Avouons-le, il nous a fallu attendre de revoir Welfare à la télévision pour prendre la mesure d’un travail que l’espace, la sonorisation, la lumière volontairement plate de la scène et de la salle, écrasent. Pourtant, dès la première, on pouvait prendre la mesure d’un grand travail de la metteuse en scène Julie Deliquet et du groupe de comédiennes et comédiens engagés sur le plateau immense de la cour d’Honneur du Palais des papes.
La misère, la vulnérabilité n’ont pas d’âge. Le théâtre s’est toujours préoccupé des êtres qui sont assignés à la marge des sociétés. Ceux qui demeurent en rade, ceux qui décrochent, ceux qui souffrent encore plus que chacun souffre, dans cette vallée de larmes. On peut rejouer Les Bas-Fonds, et l’on reconnaît chaque personnage, au pur présent de l’indicatif.
Le film Welfare, plongée dans un bureau d’aide sociale de l’orée des années 70, à New York, laisse entendre les voix des demandeurs, hommes et femmes, et de ceux qui tentent de les aider en puisant dans les dispositifs qui existent. Cinquante ans nous séparent de celles et ceux que l’on apprend à connaître, au long d’une représentation 2h30.
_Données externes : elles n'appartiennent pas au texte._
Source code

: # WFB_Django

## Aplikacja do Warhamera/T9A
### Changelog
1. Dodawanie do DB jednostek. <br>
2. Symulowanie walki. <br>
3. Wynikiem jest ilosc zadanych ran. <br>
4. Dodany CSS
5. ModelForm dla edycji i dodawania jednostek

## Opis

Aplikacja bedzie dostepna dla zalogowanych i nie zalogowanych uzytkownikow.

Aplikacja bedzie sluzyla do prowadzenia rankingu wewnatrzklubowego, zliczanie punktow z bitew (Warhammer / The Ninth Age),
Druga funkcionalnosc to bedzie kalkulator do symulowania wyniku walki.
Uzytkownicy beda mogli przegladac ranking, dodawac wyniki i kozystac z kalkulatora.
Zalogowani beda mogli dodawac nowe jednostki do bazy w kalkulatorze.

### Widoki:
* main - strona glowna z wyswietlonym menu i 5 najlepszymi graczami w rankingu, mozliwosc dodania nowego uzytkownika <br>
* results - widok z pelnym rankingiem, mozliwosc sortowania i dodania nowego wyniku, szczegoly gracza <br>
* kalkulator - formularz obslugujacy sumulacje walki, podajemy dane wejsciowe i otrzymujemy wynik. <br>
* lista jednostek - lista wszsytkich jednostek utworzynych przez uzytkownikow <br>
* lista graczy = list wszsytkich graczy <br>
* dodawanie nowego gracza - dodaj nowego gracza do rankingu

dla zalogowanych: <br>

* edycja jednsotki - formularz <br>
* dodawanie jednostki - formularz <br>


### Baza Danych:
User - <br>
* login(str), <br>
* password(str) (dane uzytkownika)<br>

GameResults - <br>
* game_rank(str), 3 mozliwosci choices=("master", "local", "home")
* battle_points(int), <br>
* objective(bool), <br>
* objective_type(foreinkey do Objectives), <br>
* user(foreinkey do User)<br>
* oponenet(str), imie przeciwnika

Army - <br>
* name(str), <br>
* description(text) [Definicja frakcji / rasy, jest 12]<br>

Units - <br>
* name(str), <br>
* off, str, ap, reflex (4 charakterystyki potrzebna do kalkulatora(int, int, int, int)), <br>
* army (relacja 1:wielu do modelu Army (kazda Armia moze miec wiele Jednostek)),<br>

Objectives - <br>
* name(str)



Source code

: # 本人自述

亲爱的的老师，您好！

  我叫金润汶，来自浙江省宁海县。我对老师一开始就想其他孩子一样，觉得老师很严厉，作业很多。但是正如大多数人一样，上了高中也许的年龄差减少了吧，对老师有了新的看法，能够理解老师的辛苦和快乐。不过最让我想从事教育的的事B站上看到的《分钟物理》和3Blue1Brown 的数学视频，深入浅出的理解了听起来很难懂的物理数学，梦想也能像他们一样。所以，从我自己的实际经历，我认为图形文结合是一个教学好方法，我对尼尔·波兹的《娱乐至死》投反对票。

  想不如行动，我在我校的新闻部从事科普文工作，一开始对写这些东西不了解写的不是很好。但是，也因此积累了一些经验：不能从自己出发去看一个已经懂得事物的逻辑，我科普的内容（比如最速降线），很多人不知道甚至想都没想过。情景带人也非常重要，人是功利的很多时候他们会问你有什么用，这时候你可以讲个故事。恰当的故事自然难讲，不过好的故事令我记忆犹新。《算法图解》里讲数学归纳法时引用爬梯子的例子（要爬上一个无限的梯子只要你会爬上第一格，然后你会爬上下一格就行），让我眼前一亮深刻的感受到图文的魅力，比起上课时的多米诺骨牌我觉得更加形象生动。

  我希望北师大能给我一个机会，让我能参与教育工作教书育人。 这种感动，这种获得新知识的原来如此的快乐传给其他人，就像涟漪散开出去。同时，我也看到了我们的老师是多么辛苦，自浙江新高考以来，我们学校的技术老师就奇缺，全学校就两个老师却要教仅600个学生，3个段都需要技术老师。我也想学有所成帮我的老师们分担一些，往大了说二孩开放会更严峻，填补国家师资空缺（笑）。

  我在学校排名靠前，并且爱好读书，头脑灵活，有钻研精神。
C’était un pari risqué. Une demande du documentariste lui-même, Frederick Wiseman. Grand cinéaste et amateur de théâtre. Il y signe même de rares mises en scène. Ce qui faisait peur, c’était la cour d’Honneur. A la Fabrica, on aurait été plus proche et Julie Deliquet n’aurait pas eu besoin de faire oublier la splendeur du palais. Elle tente de l’effacer en choisissant un bain de lumière plate pour le plateau comme pour la salle. Elle tente de suggérer un lieu à part en multipliant de petites cellules fermées par des draps blancs que les interprètes font disparaître tandis que pénètre le public. Les derniers arrivés en ignoreront tout.
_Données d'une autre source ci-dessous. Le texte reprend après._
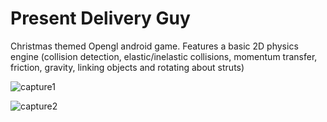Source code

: 
# **Present Delivery Guy**

Christmas themed Opengl android game. Features a basic 2D physics engine (collision detection, elastic/inelastic collisions, momentum transfer, friction, gravity, linking objects and rotating about struts)

<!-- You can try out the compiled at: https://play.google.com/store/apps/details?id=com.FlappySanta&hl=en_GB -->

![capture1](https://github.com/codearxiv/Present-Delivery-Guy/blob/master/res/pdg.webp)

![capture2](https://github.com/codearxiv/Present-Delivery-Guy/blob/master/res/pdg2.webp)
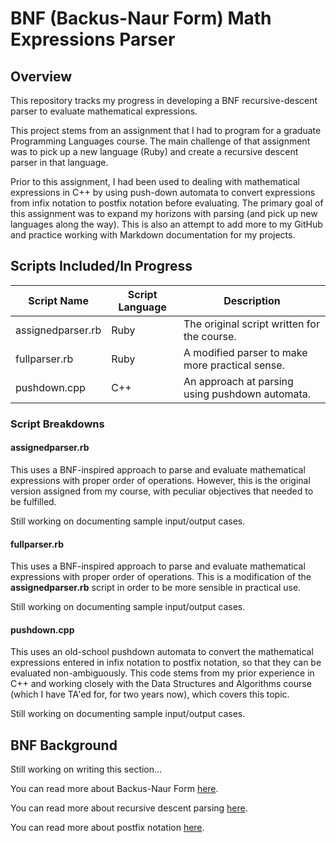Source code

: BNF (Backus-Naur Form) Math Expressions Parser
==============================================

Overview
--------

This repository tracks my progress in developing a BNF recursive-descent parser to evaluate mathematical expressions.

This project stems from an assignment that I had to program for a graduate Programming Languages course. The main challenge of that assignment was to pick up a new language (Ruby) and create a recursive descent parser in that language.

Prior to this assignment, I had been used to dealing with mathematical expressions in C++ by using push-down automata to convert expressions from infix notation to postfix notation before evaluating. The primary goal of this assignment was to expand my horizons with parsing (and pick up new languages along the way). This is also an attempt to add more to my GitHub and practice working with Markdown documentation for my projects.

Scripts Included/In Progress
----------------------------

| Script Name       | Script Language | Description                                     |
| ----------------- | --------------- | ----------------------------------------------- |
| assignedparser.rb | Ruby            | The original script written for the course.     |
| fullparser.rb     | Ruby            | A modified parser to make more practical sense. |
| pushdown.cpp      | C++             | An approach at parsing using pushdown automata. |

### Script Breakdowns

#### assignedparser.rb

This uses a BNF-inspired approach to parse and evaluate mathematical expressions with proper order of operations. However, this is the original version assigned from my course, with peculiar objectives that needed to be fulfilled.

Still working on documenting sample input/output cases.

#### fullparser.rb

This uses a BNF-inspired approach to parse and evaluate mathematical expressions with proper order of operations. This is a modification of the **assignedparser.rb** script in order to be more sensible in practical use.

Still working on documenting  sample input/output cases.

#### pushdown.cpp

This uses an old-school pushdown automata to convert the mathematical expressions entered in infix notation to postfix notation, so that they can be evaluated non-ambiguously. This code stems from my prior experience in C++ and working closely with the Data Structures and Algorithms course (which I have TA'ed for, for two years now), which covers this topic.

Still working on documenting  sample input/output cases.

BNF Background
--------------

Still working on writing this section...

You can read more about Backus-Naur Form [here](http://en.wikipedia.org/wiki/Backus–Naur_Form).

You can read more about recursive descent parsing [here](http://en.wikipedia.org/wiki/Recursive_descent_parser).

You can read more about postfix notation [here](http://en.wikipedia.org/wiki/Reverse_Polish_notation).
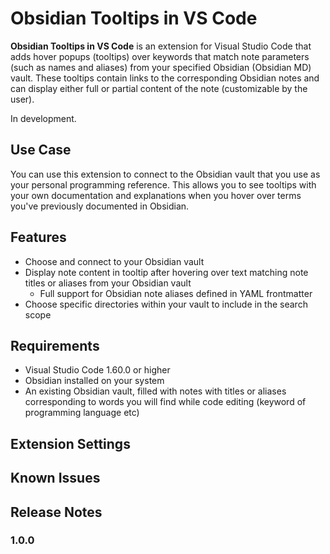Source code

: # Obsidian Tooltips in VS Code
**Obsidian Tooltips in VS Code** is an extension for Visual Studio Code that adds hover popups (tooltips) over keywords that match note parameters (such as names and aliases) from your specified Obsidian (Obsidian MD) vault. These tooltips contain links to the corresponding Obsidian notes and can display either full or partial content of the note (customizable by the user).

In development.

## Use Case
You can use this extension to connect to the Obsidian vault that you use as your personal programming reference. This allows you to see tooltips with your own documentation and explanations when you hover over terms you've previously documented in Obsidian.

## Features
- Choose and connect to your Obsidian vault
- Display note content in tooltip after hovering over text matching note titles or aliases from your Obsidian vault
  - Full support for Obsidian note aliases defined in YAML frontmatter
- Choose specific directories within your vault to include in the search scope

## Requirements

- Visual Studio Code 1.60.0 or higher
- Obsidian installed on your system
- An existing Obsidian vault, filled with notes with titles or aliases corresponding to words you will find while code editing (keyword of programming language etc)

## Extension Settings

## Known Issues

## Release Notes

### 1.0.0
On imagine sans mal un grand gymnase, avec ses marques au sol et son panier de basquet, des agrès, des matelas de gymnastique, etc…et quelques gradins sur un côté. Certains « personnages » peuvent même faire quelques paniers en attendant que l’action se dessine.
L’élément essentiel du film, ce sont des bureaux, des plans serrés, des visages, des regards. Il y a de l’espace, des gens qui attendent, assis sur des chaises, qu’on les appelle. Il y a même du vide dans cette agence d’aide de New York et des enfants qui jouent.
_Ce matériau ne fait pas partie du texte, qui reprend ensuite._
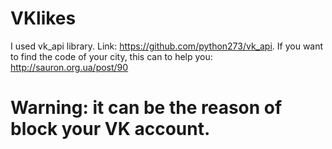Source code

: # VKlikes
I used vk_api library. 
Link: https://github.com/python273/vk_api. If you want to find the code of your city, this can to help you: http://sauron.org.ua/post/90
# Warning: it can be the reason of block your VK account. 
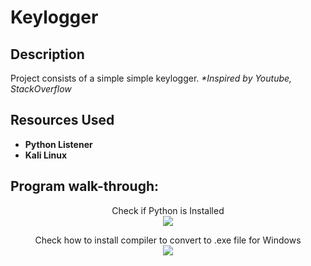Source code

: <h1>Keylogger</h1>

<h2>Description</h2>
Project consists of a simple simple keylogger. <i>*Inspired by Youtube, StackOverflow</i>
<br />


<h2>Resources Used</h2>

- <b>Python Listener</b> 
- <b>Kali Linux</b>

<h2>Program walk-through:</h2>

<p align="center">
Check if Python is Installed <br/>
<img src="https://i.postimg.cc/pV4fSyyb/Screenshot-2023-02-02-005759.jpg"/>
<br />

<p align="center">
Check how to install compiler to convert to .exe file for Windows <br/>
<img src = "https://i.postimg.cc/gJ6yD680/Screenshot-2023-02-02-010524.jpg"/>
<br/>
  
</p>

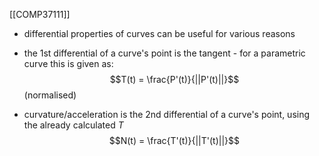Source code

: [[COMP37111]]

- differential properties of curves can be useful for various reasons
- the 1st differential of a curve's point is the tangent - for a parametric curve this is given as:
  $$T(t) = \frac{P'(t)}{||P'(t)||}$$
  (normalised)

- curvature/acceleration is the 2nd differential of a curve's point, using the already calculated $T$
$$N(t) = \frac{T'(t)}{||T'(t)||}$$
On aura l’occasion de parler plus précisément de ce travail de transposition, signé par Julie Deliquet et ses collaboratrices habituelles, Julie André, Florence Seyvos, d’après la traduction de Marie-Pierre Duhamel Muller.
Quinze comédiennes et comédiens incarnent les êtres d’autrefois. L’orée des années 70 aux Etats-Unis. La pauvreté, d’où qu’on vienne et que l’on soit noir, latino, petit blanc, jeune ou vieux. Les interprètes sont remarquables. Saluons Julie André, Astrid Bayiha, Eric Charon, Salif Cissé, Aleksandra de Cizancourt, Evelyne Didi, Olivier Faliez, Vincent Garranger, Zakariya Gouram, Nama Keita, Mexianu Medenou, Marie Payen, Agnès Ramy, David Seigneur, Thibault Perriard. Ce dernier signe également la musique et joue.
Avouons qu’Evelyne Didi nous amuse et nous bouleverse particulièrement, elle qui a un si grand passé de théâtre, que l’on a applaudie dans cette même cour, embarquée dans un spectacle de Marthaler… Elle est merveilleuse. Mais ici, chacun défend magistralement son personnage et ce qui est touchant, que montrait le film de Wiseman, c’est la bienveillance de ceux et celles qui écoutent, tentent de faire comprendre les rouages de l’aide. A la fin, l’une d’entre eux va craquer avec des accents que l’on croirait d’aujourd’hui même.
Mais soyons sincères, le jeu des micros prive les spectateurs du fait tellement simple de savoir qui parle. Voir Welfare à la télévision, filmé par Gildas Leroux et ses équipes, rend justice aux interprètes…
Cour d’Honneur, jusqu’au 14 juillet. Relâche le dimanche 9. Durée : 2h30. Au TGP Saint-Denis du 27 septembre au 15 octobre. Le film de Frederick Wiseman est sorti en version restaurée cette semaine.